Containers have no doubt been a hyped technology in 2014 and now moving into 2015. Containers have been around for a while now and will be a major technology to think about for the developer as well as within the datacenter moving forward.The preview released ( https://github.com/socketplane/socketplane) allows you to get a taste of multi-host networking between Dockerhosts using Open vSwitch and Consul as core enablers by building VXLAN tunnels between hosts to connect docker containers on the same virtual(logical) network with no remote/external SDN controller needed. Users will interact with a wrapper CLI called “socketplane” for docker that also controls how socketplane’s virtual networks are created, deleted and manipulated.
First lets look at the components of what we will be setting up in this post. Below you will see 2 nodes: node1 and node2, we will be setting up these using Vagrant and Virtualbox using Socketplane’s included Vagrantfile.

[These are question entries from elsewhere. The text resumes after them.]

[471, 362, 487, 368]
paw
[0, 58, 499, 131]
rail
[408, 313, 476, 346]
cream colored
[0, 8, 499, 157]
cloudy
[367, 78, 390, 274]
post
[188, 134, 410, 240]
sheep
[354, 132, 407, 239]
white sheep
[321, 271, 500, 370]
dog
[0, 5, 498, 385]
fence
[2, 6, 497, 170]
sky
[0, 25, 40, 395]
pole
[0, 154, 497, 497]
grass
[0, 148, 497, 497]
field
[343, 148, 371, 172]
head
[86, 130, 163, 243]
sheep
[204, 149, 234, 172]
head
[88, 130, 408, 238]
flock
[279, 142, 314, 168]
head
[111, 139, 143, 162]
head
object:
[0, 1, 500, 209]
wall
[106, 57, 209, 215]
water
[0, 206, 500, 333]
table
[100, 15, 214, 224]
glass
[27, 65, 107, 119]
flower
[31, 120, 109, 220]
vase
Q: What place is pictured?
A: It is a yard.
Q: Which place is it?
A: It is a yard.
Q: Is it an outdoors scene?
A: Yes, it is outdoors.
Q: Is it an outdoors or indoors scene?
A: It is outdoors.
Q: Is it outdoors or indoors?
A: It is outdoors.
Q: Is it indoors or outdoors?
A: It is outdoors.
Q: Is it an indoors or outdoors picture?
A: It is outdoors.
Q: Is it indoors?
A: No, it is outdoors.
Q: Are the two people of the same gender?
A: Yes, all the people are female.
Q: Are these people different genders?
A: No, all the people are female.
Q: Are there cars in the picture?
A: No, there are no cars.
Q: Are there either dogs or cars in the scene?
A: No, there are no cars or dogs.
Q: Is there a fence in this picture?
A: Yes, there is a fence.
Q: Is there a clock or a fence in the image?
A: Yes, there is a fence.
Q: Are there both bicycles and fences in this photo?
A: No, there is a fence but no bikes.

In these two nodes, when socketplane starts up we it will install OVS and Docker and start a socketplane container that runs Consul for managing network state. (one socketplane container will be the master). Then we can create networks, create containers and play with some applications. I will cover this in detail as well as show how the hosts are connected via VXLAN and demo a sample web application across hosts. Socketplane sets up a “default” network that (for me) has a 10.1.0.0/16 subnet address and if you run “socketplane network list” you should see this network. To see how we can create virtual networks (vnets) we can issue a command pictures below “socketplane network create foo4 10.6.0.0/16″
This will create a vnet named foo4 along with a vlan for vxlan and default gateway at the .1 address. Now we can see both our default network and our “foo4″ network in the list command.

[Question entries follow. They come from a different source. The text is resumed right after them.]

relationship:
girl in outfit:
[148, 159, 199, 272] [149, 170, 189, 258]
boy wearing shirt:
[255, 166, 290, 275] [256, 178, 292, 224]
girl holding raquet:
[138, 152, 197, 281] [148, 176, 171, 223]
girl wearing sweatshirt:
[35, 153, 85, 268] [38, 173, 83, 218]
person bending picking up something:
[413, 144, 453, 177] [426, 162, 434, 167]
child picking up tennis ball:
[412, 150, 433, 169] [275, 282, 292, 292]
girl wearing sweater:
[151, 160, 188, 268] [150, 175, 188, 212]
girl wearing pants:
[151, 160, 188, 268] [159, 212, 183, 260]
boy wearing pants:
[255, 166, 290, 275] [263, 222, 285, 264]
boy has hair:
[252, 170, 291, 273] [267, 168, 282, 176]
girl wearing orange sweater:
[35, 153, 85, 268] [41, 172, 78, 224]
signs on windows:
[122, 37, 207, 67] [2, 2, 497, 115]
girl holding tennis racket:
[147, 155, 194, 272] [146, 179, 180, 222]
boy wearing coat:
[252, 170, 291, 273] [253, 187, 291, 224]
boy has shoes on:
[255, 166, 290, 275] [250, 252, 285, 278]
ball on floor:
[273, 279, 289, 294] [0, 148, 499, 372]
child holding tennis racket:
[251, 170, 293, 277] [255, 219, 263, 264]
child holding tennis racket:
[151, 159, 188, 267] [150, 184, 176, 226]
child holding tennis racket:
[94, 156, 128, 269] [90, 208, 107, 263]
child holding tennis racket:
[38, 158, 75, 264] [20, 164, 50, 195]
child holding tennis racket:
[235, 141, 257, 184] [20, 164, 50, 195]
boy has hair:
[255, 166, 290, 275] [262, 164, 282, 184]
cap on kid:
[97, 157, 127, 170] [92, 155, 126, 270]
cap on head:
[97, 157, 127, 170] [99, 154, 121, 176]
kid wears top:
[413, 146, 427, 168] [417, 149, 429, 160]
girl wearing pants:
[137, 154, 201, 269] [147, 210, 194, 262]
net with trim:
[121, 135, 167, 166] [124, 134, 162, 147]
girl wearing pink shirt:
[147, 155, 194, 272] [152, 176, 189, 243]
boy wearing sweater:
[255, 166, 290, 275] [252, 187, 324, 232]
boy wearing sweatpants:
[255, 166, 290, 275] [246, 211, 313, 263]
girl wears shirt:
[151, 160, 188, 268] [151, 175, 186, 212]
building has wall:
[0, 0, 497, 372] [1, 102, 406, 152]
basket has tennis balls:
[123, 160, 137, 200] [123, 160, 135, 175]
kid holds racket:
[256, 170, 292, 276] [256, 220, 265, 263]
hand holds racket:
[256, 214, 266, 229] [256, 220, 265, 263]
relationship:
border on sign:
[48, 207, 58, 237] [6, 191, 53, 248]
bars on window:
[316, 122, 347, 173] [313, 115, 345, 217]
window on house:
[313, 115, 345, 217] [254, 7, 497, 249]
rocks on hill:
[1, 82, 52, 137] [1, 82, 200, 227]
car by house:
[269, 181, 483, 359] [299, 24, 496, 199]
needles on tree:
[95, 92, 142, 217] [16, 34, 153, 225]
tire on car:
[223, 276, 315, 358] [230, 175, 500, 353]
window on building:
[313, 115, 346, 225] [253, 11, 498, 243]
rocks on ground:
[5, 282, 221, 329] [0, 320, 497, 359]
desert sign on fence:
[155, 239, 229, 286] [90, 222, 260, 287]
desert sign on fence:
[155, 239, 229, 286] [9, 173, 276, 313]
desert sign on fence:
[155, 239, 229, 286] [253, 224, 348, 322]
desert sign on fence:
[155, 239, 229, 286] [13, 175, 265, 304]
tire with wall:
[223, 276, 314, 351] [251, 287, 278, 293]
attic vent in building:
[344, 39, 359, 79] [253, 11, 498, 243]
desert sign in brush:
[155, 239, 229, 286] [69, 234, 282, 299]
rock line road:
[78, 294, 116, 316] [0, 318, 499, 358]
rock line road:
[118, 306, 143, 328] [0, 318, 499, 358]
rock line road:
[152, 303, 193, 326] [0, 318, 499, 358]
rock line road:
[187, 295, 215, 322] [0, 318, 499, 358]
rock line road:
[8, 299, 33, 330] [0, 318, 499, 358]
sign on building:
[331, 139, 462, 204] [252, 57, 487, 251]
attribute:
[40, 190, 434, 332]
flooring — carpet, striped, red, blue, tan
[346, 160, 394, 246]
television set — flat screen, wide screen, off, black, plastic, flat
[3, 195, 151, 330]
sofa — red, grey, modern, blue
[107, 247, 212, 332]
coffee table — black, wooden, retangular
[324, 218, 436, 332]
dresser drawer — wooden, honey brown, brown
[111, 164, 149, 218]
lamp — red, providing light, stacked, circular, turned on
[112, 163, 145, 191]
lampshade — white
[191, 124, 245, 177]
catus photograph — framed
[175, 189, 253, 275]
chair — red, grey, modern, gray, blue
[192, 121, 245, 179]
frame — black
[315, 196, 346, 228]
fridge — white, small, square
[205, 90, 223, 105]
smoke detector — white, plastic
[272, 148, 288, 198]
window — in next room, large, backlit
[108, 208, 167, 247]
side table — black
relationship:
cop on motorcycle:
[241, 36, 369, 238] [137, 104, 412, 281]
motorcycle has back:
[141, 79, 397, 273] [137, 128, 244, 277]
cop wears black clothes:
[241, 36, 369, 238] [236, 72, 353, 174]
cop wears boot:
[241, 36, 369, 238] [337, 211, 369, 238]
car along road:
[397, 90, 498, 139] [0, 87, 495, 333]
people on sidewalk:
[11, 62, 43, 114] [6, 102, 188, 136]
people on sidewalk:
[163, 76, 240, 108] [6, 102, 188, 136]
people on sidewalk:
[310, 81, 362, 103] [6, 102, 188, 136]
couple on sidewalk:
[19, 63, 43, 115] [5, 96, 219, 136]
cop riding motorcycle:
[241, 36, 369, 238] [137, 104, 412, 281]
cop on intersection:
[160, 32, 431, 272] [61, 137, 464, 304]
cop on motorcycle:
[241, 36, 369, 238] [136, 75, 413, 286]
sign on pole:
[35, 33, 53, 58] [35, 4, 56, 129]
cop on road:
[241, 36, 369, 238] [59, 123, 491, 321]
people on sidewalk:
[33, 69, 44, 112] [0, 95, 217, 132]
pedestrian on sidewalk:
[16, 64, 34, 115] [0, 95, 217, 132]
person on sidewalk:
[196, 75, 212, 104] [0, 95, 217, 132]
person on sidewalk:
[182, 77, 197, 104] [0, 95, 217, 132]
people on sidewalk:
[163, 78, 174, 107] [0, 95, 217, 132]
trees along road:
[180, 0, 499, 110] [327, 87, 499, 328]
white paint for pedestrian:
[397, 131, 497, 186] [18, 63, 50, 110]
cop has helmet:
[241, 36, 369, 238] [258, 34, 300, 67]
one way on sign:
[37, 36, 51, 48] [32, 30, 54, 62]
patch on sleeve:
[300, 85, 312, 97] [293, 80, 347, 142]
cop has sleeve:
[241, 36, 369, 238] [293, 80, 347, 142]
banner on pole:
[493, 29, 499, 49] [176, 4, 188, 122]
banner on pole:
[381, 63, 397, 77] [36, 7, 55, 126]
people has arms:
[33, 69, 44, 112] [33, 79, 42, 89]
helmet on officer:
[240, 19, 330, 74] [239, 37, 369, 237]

If we look at our Open vSwitch configuration now using the “ovs-vsctl show” command we will also see a new port named foo4 that acts as our gateway so we can talk to the rest of the nodes on this virtual network. You should also see the vxlan endpoints that aligns with your eth1 interfaces on the sockeplane node.
Now we are all set up so run some containers that connect over the virtual network we just created. So on socketplane-1 issue a “sudo socketplane run -n foo4 -it ubuntu:14.10 /bin/bash”, this will start a ubuntu container on socketplane-1 and connect it to the foo4 network.